[ARBEITSAUFTRAG]:
Setzen Sie den Text über die Verurteilung der Angriffe auf FDP-Politiker*innen im Anschluss an seine letzte Zeile fort.

[LESETEXT]:
__________
Wie bei aufrechten Demokrat*innen selbstverständlich führten die Anfeindungen und Angriffe auf FDP-Politiker*innen zur geschlossenen Verurteilung durch Linke, Grüne und SPD-Mitglieder. Einige ausgewählte Beispiele:
Bundestagsabgeorndeter Fabio de Masi (Linke):
Wer Gewalt gegen #FDP Büros verübt hat übrigens eher nichts verstanden. #noAfD #Thüringen https://t.co/368SJMXkvS
— Fabio De Masi 🦩 (@FabioDeMasi) February 8, 2020
Bundestagsabgeordneter Sven Kindler (Grüne)
Das geht gar nicht und ist inakzeptabel. Alles Gute Ihnen!
— Sven Kindler 🇪🇺 (@sven_kindler) February 9, 2020
Berliner Staatssekretärin Sawsan Chebli (SPD):
Das geht gar nicht.
— Sawsan Chebli (@SawsanChebli) February 8, 2020
Bundestagsvizepräsident Thomas Oppermann (SPD)
Die Drohungen gegen FDP-Politiker und Angriffe ihre Büros sind unerträglich.Der berechtigte Protest gegen die Wahl von @KemmerichThL durch die AFD, FDP und CDU rechtfertigt absolut keine Gewalt, zumal viele FDP-Mitglieder heftig gegen das Zusammenwirken mit der #AFD protestieren.
— Thomas Oppermann (@ThomasOppermann) February 10, 2020
Ex-Ministerpräsident Thüringens Bodo Ramelow (Linke)
https://www.facebook.com/bodo.ramelow/posts/3503798749662441
Zweite Bürgermeisterin der Freien und Hansestadt Hamburg, Katharina Fegebank (Grüne)
Den Hass der AfD bekämpft man nicht mit Hass auf andere. Wer #FDP-Politiker tätlich angreift, Veranstaltungen stört & systematisch Plakate zerstört, setzt sich selbst ins Unrecht & schadet unserer liberalen #Demokratie. Unsere Solidarität unter Demokraten ist unverbrüchlich!
— Katharina Fegebank (@fegebanks) February 9, 2020
Stellvertrender Bundesvorsitzender, Kevin Kühnert (SPD)
Antworte auf die Frage, welche Politiker*innen mich parteiübergreifend beeindrucken, immer mit: "@KonstantinKuhle!"
Angriffe sind immer abzulehnen. Aber hinzu kommt: Sie demoralisieren diejenigen, die wir jetzt brauchen: Liberale und Konservative mit klarem Kompass. Es gibt sie. https://t.co/o8NE2uTePd
— Kevin Kühnert (@KuehniKev) February 9, 2020
Bundestagsabgeordnete Daniela Kolbe (SPD)
__________
[GEGEBENE EINTRÄGE]:

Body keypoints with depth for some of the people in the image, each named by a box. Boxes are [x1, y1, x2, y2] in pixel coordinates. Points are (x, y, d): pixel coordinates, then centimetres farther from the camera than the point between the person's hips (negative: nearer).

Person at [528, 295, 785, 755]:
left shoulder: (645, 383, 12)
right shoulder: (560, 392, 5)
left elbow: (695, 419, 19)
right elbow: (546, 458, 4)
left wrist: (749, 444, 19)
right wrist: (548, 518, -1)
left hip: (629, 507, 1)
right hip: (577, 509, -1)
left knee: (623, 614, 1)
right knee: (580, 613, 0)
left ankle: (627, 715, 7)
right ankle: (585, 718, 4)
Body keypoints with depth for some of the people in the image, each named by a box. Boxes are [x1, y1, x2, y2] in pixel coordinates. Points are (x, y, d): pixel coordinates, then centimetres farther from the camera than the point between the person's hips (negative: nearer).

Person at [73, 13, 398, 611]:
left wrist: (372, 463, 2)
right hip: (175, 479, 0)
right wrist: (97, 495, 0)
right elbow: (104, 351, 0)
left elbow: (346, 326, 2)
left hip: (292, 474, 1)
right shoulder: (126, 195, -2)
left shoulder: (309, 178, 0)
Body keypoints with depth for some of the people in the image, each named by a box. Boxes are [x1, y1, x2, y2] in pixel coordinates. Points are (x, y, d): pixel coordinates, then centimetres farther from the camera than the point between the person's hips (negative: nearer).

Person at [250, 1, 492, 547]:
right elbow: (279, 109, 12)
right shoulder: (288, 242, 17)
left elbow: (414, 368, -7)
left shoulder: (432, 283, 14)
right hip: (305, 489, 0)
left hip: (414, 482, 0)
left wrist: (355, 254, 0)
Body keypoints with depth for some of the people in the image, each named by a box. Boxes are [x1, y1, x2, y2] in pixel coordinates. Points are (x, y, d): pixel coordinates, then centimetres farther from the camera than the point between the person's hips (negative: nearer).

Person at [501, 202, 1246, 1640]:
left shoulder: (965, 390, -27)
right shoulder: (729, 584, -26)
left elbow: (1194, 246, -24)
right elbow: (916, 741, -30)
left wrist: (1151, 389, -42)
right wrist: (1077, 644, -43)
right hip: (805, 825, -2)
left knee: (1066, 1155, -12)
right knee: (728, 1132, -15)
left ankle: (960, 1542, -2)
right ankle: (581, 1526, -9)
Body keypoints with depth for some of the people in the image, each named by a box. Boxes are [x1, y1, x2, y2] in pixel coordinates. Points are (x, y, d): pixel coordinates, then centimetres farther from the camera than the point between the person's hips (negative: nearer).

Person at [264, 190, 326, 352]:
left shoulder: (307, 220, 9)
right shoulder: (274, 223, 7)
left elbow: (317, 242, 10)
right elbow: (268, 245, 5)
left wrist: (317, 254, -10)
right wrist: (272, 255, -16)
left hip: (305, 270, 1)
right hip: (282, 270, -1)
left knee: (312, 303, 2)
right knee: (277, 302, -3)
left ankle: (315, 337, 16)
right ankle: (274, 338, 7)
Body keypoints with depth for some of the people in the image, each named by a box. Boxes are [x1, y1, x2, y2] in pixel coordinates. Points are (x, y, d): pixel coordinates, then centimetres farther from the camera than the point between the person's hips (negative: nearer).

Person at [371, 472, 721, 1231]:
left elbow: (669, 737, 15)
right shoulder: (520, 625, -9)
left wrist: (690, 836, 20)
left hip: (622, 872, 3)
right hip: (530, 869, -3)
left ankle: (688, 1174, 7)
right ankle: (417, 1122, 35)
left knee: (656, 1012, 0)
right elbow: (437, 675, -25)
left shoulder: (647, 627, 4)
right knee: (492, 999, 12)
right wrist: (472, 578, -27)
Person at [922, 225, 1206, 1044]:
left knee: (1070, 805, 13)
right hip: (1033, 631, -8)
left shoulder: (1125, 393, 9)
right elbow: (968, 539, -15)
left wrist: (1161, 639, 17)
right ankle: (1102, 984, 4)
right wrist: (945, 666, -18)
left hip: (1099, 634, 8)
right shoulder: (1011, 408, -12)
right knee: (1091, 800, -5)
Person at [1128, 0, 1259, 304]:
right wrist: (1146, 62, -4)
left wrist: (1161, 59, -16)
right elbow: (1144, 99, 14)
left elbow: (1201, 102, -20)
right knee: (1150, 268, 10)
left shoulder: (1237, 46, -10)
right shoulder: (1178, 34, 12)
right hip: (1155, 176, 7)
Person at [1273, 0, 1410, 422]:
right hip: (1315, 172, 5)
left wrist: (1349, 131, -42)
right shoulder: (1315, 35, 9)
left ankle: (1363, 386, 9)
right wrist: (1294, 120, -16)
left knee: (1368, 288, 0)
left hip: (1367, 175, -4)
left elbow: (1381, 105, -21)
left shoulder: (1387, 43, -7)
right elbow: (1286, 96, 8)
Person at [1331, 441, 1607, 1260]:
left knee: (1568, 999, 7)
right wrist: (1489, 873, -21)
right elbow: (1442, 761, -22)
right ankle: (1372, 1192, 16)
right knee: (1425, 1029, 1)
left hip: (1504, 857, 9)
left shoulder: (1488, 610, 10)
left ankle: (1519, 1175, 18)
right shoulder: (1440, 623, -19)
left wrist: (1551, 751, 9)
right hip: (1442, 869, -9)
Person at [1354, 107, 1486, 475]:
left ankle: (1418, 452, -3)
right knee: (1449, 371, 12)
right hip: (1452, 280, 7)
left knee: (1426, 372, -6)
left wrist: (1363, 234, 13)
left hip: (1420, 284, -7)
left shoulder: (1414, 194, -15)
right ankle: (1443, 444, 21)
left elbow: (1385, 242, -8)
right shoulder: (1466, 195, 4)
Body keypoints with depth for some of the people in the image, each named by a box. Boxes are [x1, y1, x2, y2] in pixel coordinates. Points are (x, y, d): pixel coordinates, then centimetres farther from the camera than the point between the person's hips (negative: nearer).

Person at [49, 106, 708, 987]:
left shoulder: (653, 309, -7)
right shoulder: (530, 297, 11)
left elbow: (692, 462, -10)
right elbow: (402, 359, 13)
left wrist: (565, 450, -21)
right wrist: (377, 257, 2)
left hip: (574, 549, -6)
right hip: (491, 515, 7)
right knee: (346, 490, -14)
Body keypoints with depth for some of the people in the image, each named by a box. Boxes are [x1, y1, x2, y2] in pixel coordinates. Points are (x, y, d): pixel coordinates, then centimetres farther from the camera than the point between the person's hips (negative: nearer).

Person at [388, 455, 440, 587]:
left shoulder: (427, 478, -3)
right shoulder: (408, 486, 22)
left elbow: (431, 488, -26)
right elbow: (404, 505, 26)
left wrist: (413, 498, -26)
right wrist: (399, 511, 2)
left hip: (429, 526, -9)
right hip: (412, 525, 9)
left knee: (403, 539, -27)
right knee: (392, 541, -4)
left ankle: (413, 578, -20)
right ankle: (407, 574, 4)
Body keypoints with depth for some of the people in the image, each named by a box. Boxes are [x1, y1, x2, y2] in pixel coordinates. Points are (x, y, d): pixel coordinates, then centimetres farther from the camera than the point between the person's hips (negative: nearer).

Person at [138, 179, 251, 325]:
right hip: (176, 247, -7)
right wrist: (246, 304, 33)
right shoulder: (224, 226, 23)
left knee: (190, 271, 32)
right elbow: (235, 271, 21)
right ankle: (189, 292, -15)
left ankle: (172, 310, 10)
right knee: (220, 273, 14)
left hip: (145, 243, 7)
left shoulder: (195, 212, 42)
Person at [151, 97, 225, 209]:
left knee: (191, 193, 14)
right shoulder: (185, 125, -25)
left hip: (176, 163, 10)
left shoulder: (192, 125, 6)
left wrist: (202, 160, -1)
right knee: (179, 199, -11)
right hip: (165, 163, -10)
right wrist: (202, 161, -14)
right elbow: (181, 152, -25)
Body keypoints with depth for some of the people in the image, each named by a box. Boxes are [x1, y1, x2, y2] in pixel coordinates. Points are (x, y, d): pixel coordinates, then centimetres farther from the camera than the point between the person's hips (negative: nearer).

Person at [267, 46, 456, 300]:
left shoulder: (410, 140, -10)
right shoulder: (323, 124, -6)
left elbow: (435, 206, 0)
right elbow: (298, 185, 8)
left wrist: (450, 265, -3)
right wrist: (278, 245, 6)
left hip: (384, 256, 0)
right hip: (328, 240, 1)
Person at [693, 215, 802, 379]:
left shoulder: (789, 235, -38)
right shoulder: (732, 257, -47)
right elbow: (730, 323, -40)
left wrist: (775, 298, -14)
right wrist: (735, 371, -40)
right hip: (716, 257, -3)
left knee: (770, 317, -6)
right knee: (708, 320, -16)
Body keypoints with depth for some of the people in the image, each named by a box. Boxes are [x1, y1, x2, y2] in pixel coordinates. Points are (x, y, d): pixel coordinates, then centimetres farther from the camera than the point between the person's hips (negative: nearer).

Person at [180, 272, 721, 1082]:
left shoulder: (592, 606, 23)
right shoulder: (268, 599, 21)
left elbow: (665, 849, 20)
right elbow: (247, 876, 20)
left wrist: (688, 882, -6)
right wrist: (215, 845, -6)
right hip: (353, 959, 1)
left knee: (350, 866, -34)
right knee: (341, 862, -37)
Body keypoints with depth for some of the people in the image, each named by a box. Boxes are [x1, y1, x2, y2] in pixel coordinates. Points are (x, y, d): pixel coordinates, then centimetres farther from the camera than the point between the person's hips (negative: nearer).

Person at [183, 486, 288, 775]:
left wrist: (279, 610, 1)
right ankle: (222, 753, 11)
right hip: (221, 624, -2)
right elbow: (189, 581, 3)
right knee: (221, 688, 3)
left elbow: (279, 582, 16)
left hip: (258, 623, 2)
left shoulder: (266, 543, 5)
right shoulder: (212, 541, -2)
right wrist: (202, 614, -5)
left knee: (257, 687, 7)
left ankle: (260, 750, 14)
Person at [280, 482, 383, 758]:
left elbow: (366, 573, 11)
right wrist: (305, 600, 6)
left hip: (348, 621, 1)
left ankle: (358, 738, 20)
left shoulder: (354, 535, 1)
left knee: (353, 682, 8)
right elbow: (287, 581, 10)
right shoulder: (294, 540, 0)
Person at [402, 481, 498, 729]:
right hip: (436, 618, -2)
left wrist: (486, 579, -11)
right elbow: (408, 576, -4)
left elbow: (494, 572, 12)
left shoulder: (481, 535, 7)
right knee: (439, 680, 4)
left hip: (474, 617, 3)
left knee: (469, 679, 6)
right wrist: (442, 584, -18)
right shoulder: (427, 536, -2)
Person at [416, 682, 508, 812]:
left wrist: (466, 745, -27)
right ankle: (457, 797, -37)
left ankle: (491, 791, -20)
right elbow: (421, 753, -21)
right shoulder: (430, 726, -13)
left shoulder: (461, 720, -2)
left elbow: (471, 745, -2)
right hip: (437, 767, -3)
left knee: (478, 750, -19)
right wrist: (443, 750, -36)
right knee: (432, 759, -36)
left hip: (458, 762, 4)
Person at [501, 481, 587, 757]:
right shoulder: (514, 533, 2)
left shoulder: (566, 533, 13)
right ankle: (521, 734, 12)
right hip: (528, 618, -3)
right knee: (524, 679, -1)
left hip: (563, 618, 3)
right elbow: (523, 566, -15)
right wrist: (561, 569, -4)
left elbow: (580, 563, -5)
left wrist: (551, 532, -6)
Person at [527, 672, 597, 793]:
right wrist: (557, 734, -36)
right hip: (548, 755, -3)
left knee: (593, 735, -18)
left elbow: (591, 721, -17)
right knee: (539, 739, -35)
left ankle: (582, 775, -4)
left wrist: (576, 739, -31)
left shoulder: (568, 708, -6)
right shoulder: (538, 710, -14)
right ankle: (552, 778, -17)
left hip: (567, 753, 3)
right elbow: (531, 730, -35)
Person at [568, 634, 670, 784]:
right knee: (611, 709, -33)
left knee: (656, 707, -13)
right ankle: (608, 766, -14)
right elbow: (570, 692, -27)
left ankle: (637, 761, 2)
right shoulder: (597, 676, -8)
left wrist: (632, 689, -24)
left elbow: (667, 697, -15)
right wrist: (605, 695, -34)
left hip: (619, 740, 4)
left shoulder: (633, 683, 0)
__________
[LÖSUNG]:
Mir steckt #Thueringen in d Knochen. Wenn ich aber sehe, wie gegen #FDP ler / Büros etc. Gewalt angewendet wird: Stop! Das ist vollkommen indiskutabel. Die Rechten haben auch dann gewonnen, wenn Demokraten aufeinander losgehen. Gerne hart in der Sache, aber vernünftig im Umgang!
— Daniela Kolbe (@danielakolbe) February 8, 2020
Bundestagsabgeordneter Cem Özdemir (Grüne)
Jedwede Angriffe auf Herrn Kemmerich, andere PolitikerInnen oder gar deren Familien sind absolut inakzeptabel. Täter werden hoffentlich schnell gefasst & bestraft. Wir DemokratInnen werden Gewalt nie als Mittel der politischen Auseinandersetzung dulden.
Gerade deswegen: #noafd. https://t.co/ejxXDnx1v4— Cem Özdemir (@cem_oezdemir) February 10, 2020
Bundestagsabgeordneter Konstantin von Notz (Grüne)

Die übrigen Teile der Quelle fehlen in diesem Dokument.